Stored records
((

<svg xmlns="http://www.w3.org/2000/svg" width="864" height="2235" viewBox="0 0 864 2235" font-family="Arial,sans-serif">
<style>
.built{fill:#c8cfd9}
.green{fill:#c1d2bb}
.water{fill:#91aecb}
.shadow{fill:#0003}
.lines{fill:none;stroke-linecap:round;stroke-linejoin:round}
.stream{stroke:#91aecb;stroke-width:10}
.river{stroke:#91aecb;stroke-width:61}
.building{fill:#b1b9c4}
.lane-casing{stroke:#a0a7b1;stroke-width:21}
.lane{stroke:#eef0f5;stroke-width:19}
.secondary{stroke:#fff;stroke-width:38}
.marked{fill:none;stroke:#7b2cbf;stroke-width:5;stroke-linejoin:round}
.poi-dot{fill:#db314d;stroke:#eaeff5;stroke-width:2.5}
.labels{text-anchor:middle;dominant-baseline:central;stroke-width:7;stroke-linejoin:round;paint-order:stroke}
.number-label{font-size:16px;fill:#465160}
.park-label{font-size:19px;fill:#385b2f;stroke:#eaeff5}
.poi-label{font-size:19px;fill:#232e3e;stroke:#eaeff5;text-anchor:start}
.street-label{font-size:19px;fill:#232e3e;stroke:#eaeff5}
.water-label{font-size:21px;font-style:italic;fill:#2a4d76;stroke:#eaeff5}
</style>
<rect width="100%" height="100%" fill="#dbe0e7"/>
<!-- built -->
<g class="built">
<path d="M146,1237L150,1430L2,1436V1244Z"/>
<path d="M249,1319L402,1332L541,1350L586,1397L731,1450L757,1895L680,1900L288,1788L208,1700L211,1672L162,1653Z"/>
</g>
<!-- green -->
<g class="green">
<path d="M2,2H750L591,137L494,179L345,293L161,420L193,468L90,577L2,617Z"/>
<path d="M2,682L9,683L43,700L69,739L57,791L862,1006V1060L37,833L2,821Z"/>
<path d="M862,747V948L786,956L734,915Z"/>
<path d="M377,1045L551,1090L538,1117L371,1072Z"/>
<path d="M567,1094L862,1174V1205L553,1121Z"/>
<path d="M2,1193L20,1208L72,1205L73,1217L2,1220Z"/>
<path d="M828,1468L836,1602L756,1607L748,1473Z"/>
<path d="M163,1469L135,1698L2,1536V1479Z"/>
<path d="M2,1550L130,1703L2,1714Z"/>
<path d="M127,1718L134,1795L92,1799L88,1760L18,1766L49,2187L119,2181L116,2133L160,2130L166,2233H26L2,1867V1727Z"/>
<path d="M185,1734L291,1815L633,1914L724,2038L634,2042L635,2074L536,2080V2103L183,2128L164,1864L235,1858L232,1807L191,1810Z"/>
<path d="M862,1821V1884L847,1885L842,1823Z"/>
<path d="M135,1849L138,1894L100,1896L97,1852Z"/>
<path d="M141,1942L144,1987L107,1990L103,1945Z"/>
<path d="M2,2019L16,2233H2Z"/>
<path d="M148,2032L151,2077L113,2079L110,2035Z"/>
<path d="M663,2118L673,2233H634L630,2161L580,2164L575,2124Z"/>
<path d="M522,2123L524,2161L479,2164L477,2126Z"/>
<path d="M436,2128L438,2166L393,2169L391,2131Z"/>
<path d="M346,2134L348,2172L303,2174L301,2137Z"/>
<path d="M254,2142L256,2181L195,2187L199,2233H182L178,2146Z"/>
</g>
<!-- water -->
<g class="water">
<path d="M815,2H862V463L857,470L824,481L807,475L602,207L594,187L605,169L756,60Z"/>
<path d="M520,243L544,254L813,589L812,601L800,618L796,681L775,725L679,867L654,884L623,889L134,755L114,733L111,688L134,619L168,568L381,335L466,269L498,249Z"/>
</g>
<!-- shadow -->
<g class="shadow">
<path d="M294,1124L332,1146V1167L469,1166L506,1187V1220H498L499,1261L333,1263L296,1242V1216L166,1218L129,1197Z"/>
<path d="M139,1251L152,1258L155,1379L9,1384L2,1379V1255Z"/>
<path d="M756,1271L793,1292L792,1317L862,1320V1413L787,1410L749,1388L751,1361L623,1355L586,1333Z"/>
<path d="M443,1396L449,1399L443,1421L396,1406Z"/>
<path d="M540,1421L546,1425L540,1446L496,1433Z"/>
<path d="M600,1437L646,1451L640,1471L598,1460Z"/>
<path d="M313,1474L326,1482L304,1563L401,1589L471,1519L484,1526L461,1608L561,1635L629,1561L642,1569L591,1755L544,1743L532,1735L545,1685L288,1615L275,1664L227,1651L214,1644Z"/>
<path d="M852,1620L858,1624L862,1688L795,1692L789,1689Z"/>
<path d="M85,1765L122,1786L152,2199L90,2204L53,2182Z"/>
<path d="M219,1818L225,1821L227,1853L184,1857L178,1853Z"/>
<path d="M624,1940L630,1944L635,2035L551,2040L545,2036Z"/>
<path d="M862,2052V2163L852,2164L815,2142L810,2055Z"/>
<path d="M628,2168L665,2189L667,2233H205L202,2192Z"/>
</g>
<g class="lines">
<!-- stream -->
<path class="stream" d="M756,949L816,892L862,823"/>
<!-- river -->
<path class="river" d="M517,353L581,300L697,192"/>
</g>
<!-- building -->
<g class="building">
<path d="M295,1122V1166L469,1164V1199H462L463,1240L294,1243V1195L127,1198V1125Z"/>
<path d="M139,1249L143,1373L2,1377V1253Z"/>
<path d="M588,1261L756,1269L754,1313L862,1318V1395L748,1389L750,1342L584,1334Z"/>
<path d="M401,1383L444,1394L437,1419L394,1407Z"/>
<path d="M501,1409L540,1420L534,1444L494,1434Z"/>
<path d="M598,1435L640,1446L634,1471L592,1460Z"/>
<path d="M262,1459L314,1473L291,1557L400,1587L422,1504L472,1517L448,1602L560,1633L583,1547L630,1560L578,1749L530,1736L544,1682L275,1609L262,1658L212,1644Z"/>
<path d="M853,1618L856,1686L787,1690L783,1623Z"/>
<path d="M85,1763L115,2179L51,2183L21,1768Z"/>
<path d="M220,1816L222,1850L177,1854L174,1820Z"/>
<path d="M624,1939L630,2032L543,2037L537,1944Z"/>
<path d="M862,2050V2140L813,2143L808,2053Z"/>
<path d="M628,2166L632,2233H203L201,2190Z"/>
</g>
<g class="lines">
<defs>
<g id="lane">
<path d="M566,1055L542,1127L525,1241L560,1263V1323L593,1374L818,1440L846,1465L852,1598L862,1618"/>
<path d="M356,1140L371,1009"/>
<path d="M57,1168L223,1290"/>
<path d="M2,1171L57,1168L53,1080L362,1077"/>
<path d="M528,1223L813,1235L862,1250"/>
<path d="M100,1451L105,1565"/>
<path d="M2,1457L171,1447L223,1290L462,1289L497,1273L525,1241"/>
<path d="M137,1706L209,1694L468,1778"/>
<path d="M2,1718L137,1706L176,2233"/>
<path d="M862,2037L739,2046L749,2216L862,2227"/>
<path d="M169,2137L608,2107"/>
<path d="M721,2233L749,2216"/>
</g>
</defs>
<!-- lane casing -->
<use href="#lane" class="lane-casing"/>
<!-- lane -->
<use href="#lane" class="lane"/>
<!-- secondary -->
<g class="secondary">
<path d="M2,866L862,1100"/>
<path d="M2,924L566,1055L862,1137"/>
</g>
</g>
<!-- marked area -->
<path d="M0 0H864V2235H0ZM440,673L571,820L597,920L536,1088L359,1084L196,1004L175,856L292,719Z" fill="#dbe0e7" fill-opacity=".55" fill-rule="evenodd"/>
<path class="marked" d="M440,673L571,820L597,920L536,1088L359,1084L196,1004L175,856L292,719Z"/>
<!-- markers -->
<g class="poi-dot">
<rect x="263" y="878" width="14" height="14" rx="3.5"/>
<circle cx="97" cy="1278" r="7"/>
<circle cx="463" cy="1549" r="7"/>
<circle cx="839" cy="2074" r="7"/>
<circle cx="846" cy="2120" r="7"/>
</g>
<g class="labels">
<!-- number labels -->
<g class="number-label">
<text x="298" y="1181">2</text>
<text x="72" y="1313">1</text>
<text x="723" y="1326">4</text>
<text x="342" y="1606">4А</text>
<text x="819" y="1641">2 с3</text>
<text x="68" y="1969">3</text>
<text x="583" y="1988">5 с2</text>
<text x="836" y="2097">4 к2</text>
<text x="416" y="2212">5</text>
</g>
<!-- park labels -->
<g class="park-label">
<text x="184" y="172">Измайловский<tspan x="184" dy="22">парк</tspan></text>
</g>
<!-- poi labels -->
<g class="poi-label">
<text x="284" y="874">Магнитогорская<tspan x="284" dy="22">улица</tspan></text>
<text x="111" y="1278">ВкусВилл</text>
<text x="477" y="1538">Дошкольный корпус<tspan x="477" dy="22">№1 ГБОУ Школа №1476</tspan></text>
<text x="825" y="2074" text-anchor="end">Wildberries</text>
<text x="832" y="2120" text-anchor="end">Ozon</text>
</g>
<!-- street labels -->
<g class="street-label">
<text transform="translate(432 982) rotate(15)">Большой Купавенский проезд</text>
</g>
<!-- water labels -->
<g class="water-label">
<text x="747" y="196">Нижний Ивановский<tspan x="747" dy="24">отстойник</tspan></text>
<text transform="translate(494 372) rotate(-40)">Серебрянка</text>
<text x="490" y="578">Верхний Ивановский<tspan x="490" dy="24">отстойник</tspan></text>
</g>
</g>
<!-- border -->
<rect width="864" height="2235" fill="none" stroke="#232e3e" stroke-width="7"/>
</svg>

))

Task to carry out: Print exactly the lines from the one containing "<!-- number labels -->" through the last line of the records above, both included.

Expected answer:
<!-- number labels -->
<g class="number-label">
<text x="298" y="1181">2</text>
<text x="72" y="1313">1</text>
<text x="723" y="1326">4</text>
<text x="342" y="1606">4А</text>
<text x="819" y="1641">2 с3</text>
<text x="68" y="1969">3</text>
<text x="583" y="1988">5 с2</text>
<text x="836" y="2097">4 к2</text>
<text x="416" y="2212">5</text>
</g>
<!-- park labels -->
<g class="park-label">
<text x="184" y="172">Измайловский<tspan x="184" dy="22">парк</tspan></text>
</g>
<!-- poi labels -->
<g class="poi-label">
<text x="284" y="874">Магнитогорская<tspan x="284" dy="22">улица</tspan></text>
<text x="111" y="1278">ВкусВилл</text>
<text x="477" y="1538">Дошкольный корпус<tspan x="477" dy="22">№1 ГБОУ Школа №1476</tspan></text>
<text x="825" y="2074" text-anchor="end">Wildberries</text>
<text x="832" y="2120" text-anchor="end">Ozon</text>
</g>
<!-- street labels -->
<g class="street-label">
<text transform="translate(432 982) rotate(15)">Большой Купавенский проезд</text>
</g>
<!-- water labels -->
<g class="water-label">
<text x="747" y="196">Нижний Ивановский<tspan x="747" dy="24">отстойник</tspan></text>
<text transform="translate(494 372) rotate(-40)">Серебрянка</text>
<text x="490" y="578">Верхний Ивановский<tspan x="490" dy="24">отстойник</tspan></text>
</g>
</g>
<!-- border -->
<rect width="864" height="2235" fill="none" stroke="#232e3e" stroke-width="7"/>
</svg>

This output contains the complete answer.